Es la Semana de Ingreso en Annapolis, Maryland, mientras decenas de aspirantes a guardiamarinas se preparan para graduarse este viernes. Como es tradición, el escuadrón acrobático Blue Angels ofreció su espectáculo anual sobre el río Severn, reuniendo a miles de espectadores a ambos lados del cauce, en el centro histórico y junto al monumento conmemorativo de la Segunda Guerra Mundial.
Andrew Livingston, de Millersville, describió la experiencia como “el inicio del verano”, maravillado por la velocidad y el estruendo ensordecedor de los aviones, que sobrevuelan tan cerca que hacen vibrar el pecho. Michelle Greenwalt, llegada desde Gambrills, coincide en que solo verlo en vivo permite apreciar el vuelo invertido y las maniobras milimétricas de los pilotos. Para ella y su esposo Tim, el viaje valió la pena para sentir “la emoción del sonido” y la destreza de los aviadores.
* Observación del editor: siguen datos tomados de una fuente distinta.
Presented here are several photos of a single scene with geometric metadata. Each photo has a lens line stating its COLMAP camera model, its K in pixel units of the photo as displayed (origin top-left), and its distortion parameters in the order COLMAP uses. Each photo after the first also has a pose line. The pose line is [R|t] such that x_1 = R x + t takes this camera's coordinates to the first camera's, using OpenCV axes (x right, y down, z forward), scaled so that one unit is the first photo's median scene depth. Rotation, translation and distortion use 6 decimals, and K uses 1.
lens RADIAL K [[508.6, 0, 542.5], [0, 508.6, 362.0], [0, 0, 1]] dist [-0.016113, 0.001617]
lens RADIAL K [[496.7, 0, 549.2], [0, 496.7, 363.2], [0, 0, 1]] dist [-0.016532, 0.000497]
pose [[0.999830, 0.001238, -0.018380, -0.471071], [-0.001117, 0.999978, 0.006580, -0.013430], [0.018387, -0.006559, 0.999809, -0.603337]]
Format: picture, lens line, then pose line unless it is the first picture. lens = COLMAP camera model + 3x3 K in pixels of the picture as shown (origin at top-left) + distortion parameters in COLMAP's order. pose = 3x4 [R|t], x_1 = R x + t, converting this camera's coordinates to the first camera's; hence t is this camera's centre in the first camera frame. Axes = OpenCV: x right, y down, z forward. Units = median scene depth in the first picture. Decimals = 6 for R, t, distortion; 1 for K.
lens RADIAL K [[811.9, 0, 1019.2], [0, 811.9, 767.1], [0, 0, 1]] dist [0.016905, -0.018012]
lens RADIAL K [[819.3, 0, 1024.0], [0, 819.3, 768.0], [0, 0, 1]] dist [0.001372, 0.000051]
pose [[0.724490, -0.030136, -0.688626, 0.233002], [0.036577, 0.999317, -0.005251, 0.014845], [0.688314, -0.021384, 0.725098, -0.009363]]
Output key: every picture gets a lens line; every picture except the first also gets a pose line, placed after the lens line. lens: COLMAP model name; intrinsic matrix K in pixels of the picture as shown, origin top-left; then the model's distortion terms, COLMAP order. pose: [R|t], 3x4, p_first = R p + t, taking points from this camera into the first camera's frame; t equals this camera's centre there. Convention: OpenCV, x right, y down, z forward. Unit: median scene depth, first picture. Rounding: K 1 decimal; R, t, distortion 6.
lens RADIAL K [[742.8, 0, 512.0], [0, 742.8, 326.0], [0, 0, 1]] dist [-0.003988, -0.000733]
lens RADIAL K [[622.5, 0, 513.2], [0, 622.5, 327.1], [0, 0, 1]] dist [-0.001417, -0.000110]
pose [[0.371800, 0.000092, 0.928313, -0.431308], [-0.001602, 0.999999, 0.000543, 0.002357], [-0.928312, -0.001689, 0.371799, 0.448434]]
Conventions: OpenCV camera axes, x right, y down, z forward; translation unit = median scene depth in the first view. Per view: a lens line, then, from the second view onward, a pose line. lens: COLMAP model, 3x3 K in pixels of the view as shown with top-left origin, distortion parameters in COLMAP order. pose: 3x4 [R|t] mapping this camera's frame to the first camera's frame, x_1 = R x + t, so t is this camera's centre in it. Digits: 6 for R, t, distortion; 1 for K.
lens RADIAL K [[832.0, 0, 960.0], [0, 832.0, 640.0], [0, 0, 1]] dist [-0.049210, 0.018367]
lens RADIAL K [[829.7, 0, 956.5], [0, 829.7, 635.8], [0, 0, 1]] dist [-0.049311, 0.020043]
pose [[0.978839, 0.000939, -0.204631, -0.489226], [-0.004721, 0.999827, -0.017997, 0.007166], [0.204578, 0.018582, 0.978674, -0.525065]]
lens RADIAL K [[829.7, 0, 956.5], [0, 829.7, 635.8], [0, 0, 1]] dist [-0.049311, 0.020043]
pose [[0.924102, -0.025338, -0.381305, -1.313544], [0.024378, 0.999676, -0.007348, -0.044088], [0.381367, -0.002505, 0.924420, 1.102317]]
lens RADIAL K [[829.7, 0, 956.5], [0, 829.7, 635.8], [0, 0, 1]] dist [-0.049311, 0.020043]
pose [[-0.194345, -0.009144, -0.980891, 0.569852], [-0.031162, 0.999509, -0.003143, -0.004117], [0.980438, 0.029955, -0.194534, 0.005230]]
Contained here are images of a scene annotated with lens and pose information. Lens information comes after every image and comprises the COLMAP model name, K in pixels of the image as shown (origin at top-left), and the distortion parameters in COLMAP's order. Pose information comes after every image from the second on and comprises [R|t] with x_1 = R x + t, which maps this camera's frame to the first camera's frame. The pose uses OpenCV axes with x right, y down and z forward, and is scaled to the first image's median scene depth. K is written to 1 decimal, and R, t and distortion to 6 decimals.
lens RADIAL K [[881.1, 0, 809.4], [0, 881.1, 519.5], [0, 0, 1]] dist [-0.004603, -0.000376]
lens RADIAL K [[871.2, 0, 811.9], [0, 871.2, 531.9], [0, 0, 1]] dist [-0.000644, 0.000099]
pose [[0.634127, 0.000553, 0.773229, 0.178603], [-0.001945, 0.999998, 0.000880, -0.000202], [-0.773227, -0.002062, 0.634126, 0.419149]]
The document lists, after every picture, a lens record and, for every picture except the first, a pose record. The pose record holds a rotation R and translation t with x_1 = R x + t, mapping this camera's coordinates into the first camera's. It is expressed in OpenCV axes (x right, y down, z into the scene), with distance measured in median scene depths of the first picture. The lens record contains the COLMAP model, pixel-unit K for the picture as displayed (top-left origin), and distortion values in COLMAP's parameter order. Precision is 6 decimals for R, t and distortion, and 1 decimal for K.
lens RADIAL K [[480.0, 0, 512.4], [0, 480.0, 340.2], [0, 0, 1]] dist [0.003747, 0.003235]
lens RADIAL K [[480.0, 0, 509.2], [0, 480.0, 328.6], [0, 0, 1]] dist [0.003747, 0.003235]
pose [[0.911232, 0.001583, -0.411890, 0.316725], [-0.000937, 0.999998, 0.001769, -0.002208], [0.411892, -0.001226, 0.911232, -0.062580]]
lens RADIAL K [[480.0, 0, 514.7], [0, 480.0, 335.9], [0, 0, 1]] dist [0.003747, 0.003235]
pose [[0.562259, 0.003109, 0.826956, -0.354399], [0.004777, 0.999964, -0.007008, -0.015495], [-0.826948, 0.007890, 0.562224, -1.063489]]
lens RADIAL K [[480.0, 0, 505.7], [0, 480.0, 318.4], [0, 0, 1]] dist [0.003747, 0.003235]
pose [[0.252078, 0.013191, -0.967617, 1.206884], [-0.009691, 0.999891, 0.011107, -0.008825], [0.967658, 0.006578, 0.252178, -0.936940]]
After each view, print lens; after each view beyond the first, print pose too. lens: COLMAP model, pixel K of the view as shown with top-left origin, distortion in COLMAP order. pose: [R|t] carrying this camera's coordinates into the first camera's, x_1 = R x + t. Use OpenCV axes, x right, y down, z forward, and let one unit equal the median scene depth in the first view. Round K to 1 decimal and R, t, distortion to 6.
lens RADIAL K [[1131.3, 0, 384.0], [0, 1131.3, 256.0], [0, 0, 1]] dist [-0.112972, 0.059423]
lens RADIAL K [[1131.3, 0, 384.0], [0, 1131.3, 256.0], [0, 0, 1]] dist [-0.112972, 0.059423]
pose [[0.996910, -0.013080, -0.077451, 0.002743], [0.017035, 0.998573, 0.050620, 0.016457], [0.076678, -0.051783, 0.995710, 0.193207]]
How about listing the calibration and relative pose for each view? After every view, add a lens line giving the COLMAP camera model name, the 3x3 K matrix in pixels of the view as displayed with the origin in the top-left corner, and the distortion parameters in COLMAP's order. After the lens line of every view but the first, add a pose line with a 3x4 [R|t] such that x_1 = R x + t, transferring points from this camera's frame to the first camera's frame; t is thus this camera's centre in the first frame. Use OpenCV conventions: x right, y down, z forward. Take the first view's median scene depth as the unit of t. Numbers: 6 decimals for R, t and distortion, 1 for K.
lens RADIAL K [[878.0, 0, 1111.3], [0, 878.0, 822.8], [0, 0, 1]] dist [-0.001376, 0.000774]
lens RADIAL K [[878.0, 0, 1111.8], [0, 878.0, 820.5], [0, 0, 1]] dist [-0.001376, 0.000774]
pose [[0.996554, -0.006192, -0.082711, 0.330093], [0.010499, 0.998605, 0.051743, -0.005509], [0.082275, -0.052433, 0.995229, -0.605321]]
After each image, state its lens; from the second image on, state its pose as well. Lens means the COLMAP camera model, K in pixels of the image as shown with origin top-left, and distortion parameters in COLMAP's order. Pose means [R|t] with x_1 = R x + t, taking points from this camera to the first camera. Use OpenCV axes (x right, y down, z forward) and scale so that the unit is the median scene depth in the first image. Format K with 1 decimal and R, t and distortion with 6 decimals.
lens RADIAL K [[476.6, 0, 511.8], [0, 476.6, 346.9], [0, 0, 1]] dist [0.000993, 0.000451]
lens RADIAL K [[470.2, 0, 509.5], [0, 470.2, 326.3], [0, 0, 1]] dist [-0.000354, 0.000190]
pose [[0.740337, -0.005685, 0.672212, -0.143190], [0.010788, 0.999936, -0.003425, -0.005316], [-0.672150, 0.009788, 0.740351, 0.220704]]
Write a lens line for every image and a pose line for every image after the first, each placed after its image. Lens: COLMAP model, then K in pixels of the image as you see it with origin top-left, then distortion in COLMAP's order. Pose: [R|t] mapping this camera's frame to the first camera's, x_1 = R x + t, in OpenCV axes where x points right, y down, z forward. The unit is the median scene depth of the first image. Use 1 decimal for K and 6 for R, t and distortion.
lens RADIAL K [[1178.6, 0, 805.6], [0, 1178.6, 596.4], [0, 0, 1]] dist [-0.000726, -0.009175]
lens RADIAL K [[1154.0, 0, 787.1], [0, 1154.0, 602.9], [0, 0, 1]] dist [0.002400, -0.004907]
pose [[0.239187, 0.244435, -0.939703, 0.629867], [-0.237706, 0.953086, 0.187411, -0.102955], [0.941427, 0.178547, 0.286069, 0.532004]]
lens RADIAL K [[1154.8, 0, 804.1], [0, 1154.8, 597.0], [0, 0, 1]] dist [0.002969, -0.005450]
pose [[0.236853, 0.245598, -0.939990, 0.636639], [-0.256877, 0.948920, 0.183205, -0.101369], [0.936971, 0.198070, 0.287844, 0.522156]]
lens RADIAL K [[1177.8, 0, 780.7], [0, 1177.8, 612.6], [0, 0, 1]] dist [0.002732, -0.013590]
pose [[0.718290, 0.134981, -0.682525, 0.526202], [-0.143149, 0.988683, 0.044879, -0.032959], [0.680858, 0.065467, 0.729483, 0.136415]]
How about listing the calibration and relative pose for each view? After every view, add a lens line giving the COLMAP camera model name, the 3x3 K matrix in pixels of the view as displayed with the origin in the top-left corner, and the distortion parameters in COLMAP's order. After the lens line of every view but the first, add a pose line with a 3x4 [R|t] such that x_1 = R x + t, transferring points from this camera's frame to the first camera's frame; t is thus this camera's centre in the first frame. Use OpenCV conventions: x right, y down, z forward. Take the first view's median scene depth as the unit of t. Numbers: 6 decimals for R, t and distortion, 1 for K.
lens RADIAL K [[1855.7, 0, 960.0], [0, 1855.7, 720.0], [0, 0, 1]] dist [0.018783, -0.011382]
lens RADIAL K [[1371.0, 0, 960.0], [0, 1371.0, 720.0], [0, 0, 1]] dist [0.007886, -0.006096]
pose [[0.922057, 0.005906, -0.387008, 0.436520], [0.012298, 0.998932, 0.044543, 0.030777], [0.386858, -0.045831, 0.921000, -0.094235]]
Niños y adultos de todas las edades disfrutaron del espectáculo: el pequeño Colton Grondalski, de ocho años, prescindió de protección auditiva para admirar “los trucos y la velocidad” de las aeronaves. Entre los asistentes primerizos, Chris Sewell y Sarah Brooks llegaron de madrugada para asegurarse un buen lugar frente al puente que conecta con el casco urbano. La ceremonia de graduación de la Academia Naval, prevista para el viernes, promete atraer aún a más visitantes a Annapolis.